Basically everything after the battle is fast paced and exciting, and there's too many events for me to talk about them all here. We get Moiraine's sacrifice that also kills Lanfear. And she's definitely dead; walking through a doorway is pretty lethal. I don't think she'll be coming back or anything like that. Nope.

Seriously, though, without the benefit of hindsight, it's very easy to miss the little clues that she'll be coming back. Like Verin's blink-and-you-miss-it lies in Book Two, this is one of the better kept surprises in the series.

One curious thing I noticed on this reread: the protagonists basically fit the mold of other high fantasy characters. But the thirteen Forsaken don't really fit the mold of high fantasy antagonists. They aren't the Big Bad, nor are they just high level grunts. More than anything else, they resemble supervillains from comic books. They don't form a cohesive union, rather, they're more like a series's Rogues Gallery.
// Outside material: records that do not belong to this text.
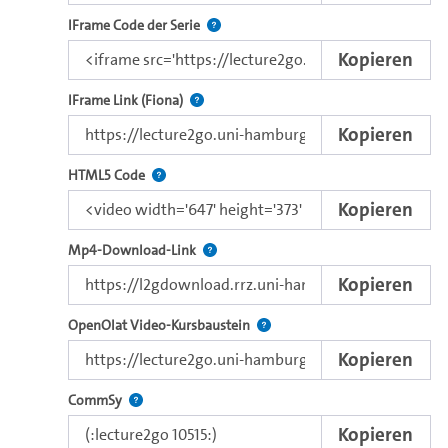
Nutzen Sie diesen Code, um das Video u
IFrame Code der Serie
Kopieren
Direkter iFrame-Link zur Weitergabe an e
IFrame Link (Fiona)
Kopieren
Nutzen Sie diesen Code, um das Video mit dem 
HTML5 Code
Kopieren
Kopieren Sie den Download-Link dieses 
Mp4-Download-Link
Kopieren
Verwenden Sie diesen Link, um 
OpenOlat Video-Kursbaustein
Kopieren
Nutzen Sie diesen Code, um das Video in CommSy ei
CommSy
Kopieren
And it works: all turned to evil due to some obsession, and now that they're stuck in a completely different society, there's nothing to distract them from their individual driving motives.

The climax works really well in this book. Nynaeve outwitting Moggy and capturing her is probably her best moment in the series, and she gets just as much credit for bringing down Rahvin as Rand does. We get a fair bit of balefire in this book; again, the side effects of balefire always seem to be good so far. But really, balefire is the nuclear equivalent in the series. And I'm not talking "radiation fallout" nuclear, I'm talking "hypothetically setting the atmosphere on fire" nuclear.

After spending the book helping Rand level up, Asmodean bites the dust. Who murders him is considered one of the great mysteries of the series, but I think the murderer's identity is pretty obvious once you think about it.


Man, there is so much more I could talk about, but it's late and I'm tired. I feel I'm doing injustice to the series by spending most of my time complaining about what's bad rather than pointing out what's good, but I'm finding it's easier to complain. With complaining, you can talk about why it sucks; when it's good, it's hard to write more than "this was good". Ah well.

Once again, the book is great once it picks up steam, but it takes so long to do so that I'm going to give it an overall negative review. It's not horrible (aside from the above mentioned dream rapists scene), but it's not as consistently good as the previous four books.


  • Achievements for Team Light: Destruction of the bulk of Shaido forces, liberation of Cairhein, liberation of Caemlyn, formation of Salidar.
  • Forsaken count: Two killed, one erased, total of five dead (for now), two erased.
  • Seals count: One destroyed (previously intact), total of four destroyed, two intact.